[IRPCoalition] South Africa FPB’s Draft Online Regulations Policy Public Hearing

Anriette Esterhuysen anriette at apc.org
Wed May 27 22:54:28 EEST 2015

Dear all

Attached is an invitation to a public meeting convened by local groups
and APC on proposed online content regulation in South Africa.

Rigth2Know Campaign has a petition on these draft regulations and you
can read more about regulations the on APC.org here and copied below:


The purpose of the regulation is so-called child safety, but the
regulations are much broader in scope and actually impossible to comply

One positive outcome of this has been the mobilisation of local civil
society - it has been really fantastic. Right2Know has a petition out,
but  many others - not only those listed in the invite attached are
taking action. Particular credit should go to the SOS coalition which is
the local 'Save our public broadcaster' coalition and the Freedom of
Expression Institute who have worked with us on organising local meetings.

We are pursuing a dual strategy with civil society having a coordinated
campaign, as well as making individual submissions on the draft
regulation, but we are also writing a joint statement with internet
service providers and local and international internet and telecoms
companies and small/medium internet content businesses who will all be
affected by this. We are also calling on people who work on children's
rights to oppose these regulations as we don't believe they will achieve
the stated objective of online child safety.

Your support would be valued - the Rigth2Know petition is here:


APC joins South African civil society groups in opposing internet
content regulation proposed by South Africa's Film and Publication Board

If implemented, the Draft Online Regulation Policy proposed by the South
African Film and Publication Board (FPB) would, under the guise of child
protection, pose serious threats to online freedom of expression. It
would involve policing content published on the internet – including
blogs, personal websites and Facebook pages. APC joins the many South
African civil society and broader communications sector voices that are
expressing their concern about the proposed regulations.

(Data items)

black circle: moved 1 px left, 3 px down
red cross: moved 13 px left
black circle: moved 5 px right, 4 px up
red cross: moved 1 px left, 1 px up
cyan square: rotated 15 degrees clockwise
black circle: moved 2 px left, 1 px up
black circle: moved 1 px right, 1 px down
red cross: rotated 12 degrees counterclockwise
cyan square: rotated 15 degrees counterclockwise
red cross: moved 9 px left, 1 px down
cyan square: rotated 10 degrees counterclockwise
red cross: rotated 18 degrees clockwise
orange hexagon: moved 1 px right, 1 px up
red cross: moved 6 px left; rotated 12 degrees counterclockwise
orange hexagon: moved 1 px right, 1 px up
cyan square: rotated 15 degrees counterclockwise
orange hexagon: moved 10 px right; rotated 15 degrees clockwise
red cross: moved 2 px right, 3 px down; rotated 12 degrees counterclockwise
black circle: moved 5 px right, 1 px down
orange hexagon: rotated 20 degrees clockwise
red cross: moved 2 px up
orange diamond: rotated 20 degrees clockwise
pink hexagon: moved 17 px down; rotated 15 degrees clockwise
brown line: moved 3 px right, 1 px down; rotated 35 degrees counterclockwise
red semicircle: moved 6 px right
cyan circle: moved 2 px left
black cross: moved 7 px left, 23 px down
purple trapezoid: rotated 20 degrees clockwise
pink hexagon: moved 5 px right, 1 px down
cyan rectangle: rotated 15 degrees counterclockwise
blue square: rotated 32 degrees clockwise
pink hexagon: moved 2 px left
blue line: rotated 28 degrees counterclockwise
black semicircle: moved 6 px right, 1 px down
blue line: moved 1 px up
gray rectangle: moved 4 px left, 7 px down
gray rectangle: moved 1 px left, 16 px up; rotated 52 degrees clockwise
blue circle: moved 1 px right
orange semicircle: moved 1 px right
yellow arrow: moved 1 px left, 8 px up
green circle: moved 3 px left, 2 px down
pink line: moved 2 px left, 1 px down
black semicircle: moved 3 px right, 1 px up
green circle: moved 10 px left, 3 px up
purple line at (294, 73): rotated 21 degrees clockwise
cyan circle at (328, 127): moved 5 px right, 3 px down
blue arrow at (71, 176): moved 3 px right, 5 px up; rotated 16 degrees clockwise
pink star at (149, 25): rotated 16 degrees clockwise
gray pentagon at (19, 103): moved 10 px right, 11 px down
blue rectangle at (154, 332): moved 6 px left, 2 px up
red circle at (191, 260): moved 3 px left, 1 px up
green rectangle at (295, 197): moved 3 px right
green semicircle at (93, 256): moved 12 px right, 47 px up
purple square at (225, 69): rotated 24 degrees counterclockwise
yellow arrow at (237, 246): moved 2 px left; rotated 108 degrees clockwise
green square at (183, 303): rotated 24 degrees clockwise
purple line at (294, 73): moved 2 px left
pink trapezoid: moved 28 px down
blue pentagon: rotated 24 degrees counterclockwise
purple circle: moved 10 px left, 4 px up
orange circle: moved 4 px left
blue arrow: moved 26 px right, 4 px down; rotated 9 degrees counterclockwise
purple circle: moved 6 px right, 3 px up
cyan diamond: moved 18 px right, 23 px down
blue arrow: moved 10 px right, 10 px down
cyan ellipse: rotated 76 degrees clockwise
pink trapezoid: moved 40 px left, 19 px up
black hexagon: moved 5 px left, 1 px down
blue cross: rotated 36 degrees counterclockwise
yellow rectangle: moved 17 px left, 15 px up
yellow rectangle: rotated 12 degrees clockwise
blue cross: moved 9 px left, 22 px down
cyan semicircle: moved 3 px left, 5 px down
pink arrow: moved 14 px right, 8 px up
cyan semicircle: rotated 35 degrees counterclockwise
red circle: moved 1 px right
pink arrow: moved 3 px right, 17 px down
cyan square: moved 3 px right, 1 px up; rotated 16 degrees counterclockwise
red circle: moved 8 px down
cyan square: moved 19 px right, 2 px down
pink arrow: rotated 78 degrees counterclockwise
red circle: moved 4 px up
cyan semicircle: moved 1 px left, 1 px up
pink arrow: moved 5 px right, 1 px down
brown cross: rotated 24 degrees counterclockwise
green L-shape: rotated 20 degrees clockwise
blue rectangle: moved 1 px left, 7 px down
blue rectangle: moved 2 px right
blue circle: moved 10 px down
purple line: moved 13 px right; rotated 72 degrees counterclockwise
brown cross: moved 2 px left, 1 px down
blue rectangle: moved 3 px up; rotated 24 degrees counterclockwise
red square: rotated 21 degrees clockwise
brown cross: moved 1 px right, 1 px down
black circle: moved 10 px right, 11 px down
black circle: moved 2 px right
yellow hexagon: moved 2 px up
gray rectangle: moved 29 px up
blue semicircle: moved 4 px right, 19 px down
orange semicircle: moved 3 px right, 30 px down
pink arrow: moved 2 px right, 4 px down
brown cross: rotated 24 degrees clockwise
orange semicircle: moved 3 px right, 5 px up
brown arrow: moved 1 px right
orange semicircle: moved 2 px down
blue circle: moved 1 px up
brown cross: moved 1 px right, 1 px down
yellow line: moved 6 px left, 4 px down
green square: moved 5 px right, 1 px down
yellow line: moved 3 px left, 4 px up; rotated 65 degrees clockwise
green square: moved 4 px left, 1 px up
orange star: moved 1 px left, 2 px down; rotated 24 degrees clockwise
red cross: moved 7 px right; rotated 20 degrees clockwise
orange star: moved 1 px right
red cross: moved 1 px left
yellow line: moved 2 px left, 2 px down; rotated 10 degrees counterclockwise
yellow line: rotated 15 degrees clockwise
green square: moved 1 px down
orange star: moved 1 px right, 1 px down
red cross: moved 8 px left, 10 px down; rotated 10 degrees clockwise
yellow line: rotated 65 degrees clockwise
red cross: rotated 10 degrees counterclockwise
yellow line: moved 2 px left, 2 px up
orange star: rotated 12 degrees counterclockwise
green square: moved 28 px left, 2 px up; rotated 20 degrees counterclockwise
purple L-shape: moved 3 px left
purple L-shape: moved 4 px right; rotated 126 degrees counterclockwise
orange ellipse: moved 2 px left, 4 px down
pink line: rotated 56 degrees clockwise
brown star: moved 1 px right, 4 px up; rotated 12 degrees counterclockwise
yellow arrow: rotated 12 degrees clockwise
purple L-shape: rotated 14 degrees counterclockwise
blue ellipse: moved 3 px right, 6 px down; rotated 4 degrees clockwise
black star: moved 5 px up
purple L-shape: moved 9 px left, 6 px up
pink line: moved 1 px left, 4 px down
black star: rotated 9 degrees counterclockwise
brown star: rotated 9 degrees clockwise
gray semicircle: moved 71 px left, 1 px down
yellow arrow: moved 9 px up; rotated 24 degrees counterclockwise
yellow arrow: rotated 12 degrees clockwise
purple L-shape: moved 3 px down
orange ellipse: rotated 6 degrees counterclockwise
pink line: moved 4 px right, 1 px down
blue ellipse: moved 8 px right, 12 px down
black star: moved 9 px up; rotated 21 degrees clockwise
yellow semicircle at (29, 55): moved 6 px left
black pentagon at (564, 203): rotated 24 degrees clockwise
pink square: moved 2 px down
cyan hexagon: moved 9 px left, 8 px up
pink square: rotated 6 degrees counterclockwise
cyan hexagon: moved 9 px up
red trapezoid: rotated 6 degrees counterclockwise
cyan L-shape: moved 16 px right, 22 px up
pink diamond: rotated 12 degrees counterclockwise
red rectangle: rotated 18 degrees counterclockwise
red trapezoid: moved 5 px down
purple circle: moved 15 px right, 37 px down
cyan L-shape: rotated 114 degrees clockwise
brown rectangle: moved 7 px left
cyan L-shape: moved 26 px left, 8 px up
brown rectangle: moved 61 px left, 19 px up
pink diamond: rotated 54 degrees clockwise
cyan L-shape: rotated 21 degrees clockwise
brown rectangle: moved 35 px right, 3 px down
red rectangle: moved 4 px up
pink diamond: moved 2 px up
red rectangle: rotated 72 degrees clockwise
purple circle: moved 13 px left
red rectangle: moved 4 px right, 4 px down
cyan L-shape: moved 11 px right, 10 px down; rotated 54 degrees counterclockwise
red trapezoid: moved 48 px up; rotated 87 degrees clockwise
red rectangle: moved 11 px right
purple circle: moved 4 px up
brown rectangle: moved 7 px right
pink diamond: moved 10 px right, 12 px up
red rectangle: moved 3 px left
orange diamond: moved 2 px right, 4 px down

» **TASK REQUIREMENTS**
According to the message on South Africa's draft online regulations, which two groups worked with APC on organizing local meetings?

» **SOLUTION TO THIS PROBLEM**
The SOS coalition and the Freedom of Expression Institute.